| Data records |
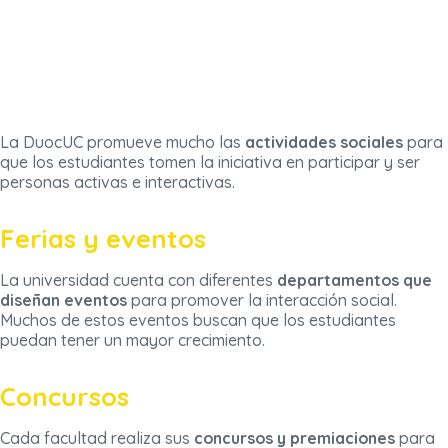
La DuocUC promueve mucho las
actividades sociales
para
que los estudiantes tomen la iniciativa en participar y ser
personas activas e interactivas.
Ferias y eventos
La universidad cuenta con diferentes
departamentos que
diseñan eventos
para promover la interacción social.
Muchos de estos eventos buscan que los estudiantes
puedan tener un mayor crecimiento.
Concursos
Cada facultad realiza sus
concursos y premiaciones
para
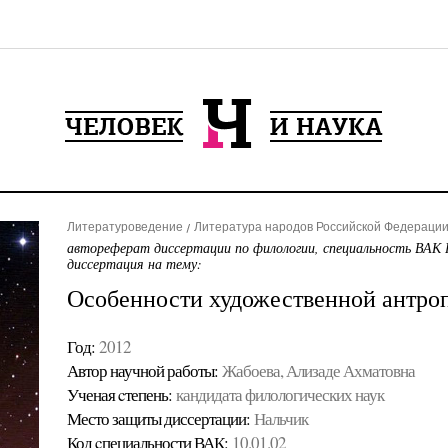
Литературоведение
Литература народов Российской Федерации 
автореферат диссертации по филологии, специальность ВАК 
диссертация на тему:
Особенности художественной антро
Год:
2012
Автор научной работы:
Жабоева, Ализаде Ахматовна
Ученая cтепень:
кандидата филологических наук
Место защиты диссертации:
Нальчик
Код cпециальности ВАК:
10.01.02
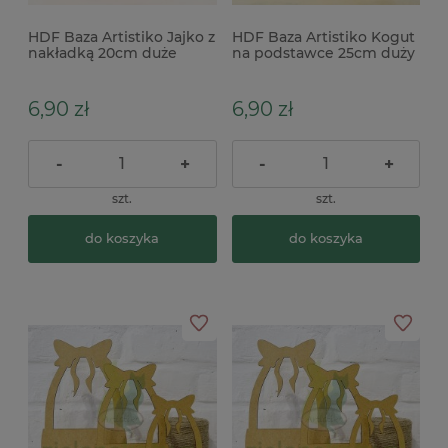
HDF Baza Artistiko Jajko z
HDF Baza Artistiko Kogut
nakładką 20cm duże
na podstawce 25cm duży
6,90 zł
6,90 zł
-
+
-
+
szt.
szt.
do koszyka
do koszyka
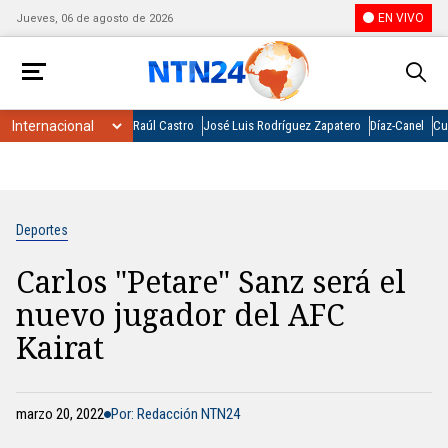
EN VIVO
Jueves, 06 de agosto de 2026
Raúl Castro
José Luis Rodríguez Zapatero
Díaz-Canel
Cu
Deportes
Carlos "Petare" Sanz será el
nuevo jugador del AFC
Kairat
marzo 20, 2022
Por: Redacción NTN24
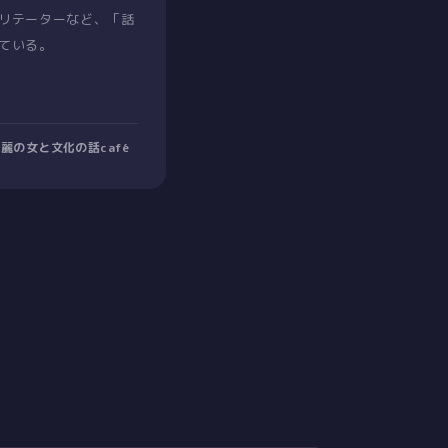
リテーターなど、「話
ている。
｜芳麗の女と文化の話café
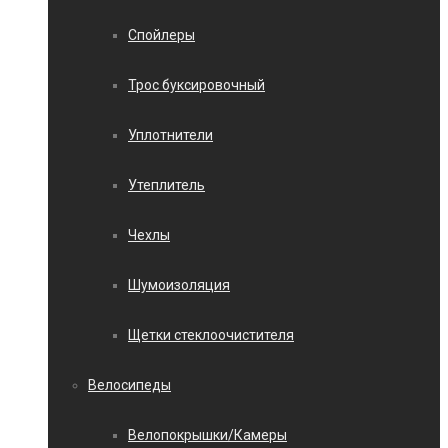
Спойлеры
Трос буксировочный
Уплотнители
Утеплитель
Чехлы
Шумоизоляция
Щетки стеклоочистителя
Велосипеды
Велопокрышки/Камеры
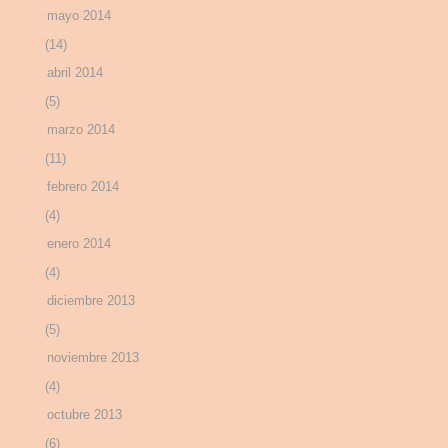
mayo 2014
(14)
abril 2014
(5)
marzo 2014
(11)
febrero 2014
(4)
enero 2014
(4)
diciembre 2013
(5)
noviembre 2013
(4)
octubre 2013
(6)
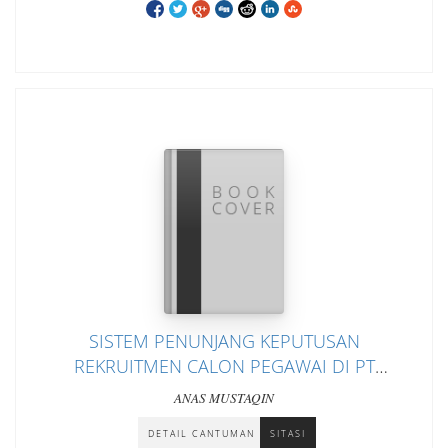
SISTEM PENUNJANG KEPUTUSAN
REKRUITMEN CALON PEGAWAI DI PT
GUDANG GARAM TBK DENGAN METODE
ANAS MUSTAQIN
SIMPLE ADDITIVE WEIGHTING (SAW)
DETAIL CANTUMAN
SITASI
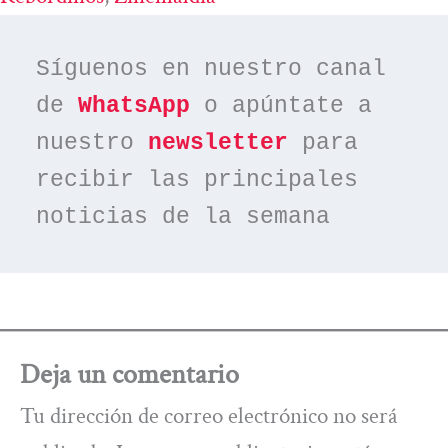
Síguenos en nuestro canal 
de 
WhatsApp
 o apúntate a 
nuestro 
newsletter
 para 
recibir las principales 
noticias de la semana
Deja un comentario
Tu dirección de correo electrónico no será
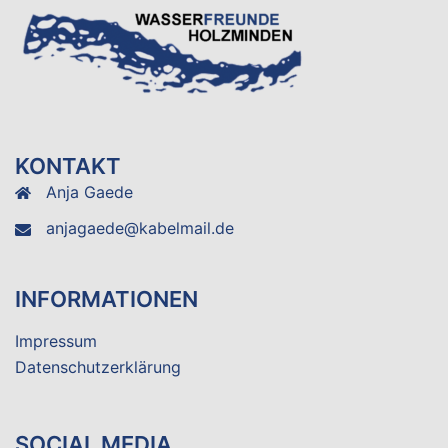
KONTAKT
Anja Gaede
anjagaede@kabelmail.de
INFORMATIONEN
Impressum
Datenschutzerklärung
SOCIAL MEDIA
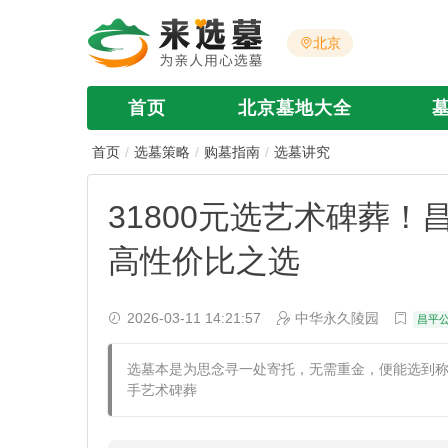
北京
首页
北京墓地大全
首页
选墓策略
购墓指南
选墓讲究
31800元选艺术碑葬
高性价比之选
2026-03-11 14:21:57
中华永久陵园
昌平
选墓本是为思念寻一处寄托，无需重金，便能选到称心
手艺术碑葬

| Exercise directions |
Say again, exactly, only those lines of the records that run from the start through the line with "diseñan eventos". Pictures are to be skipped.

| Solution to this exercise |
La DuocUC promueve mucho las
actividades sociales
para
que los estudiantes tomen la iniciativa en participar y ser
personas activas e interactivas.
Ferias y eventos
La universidad cuenta con diferentes
departamentos que
diseñan eventos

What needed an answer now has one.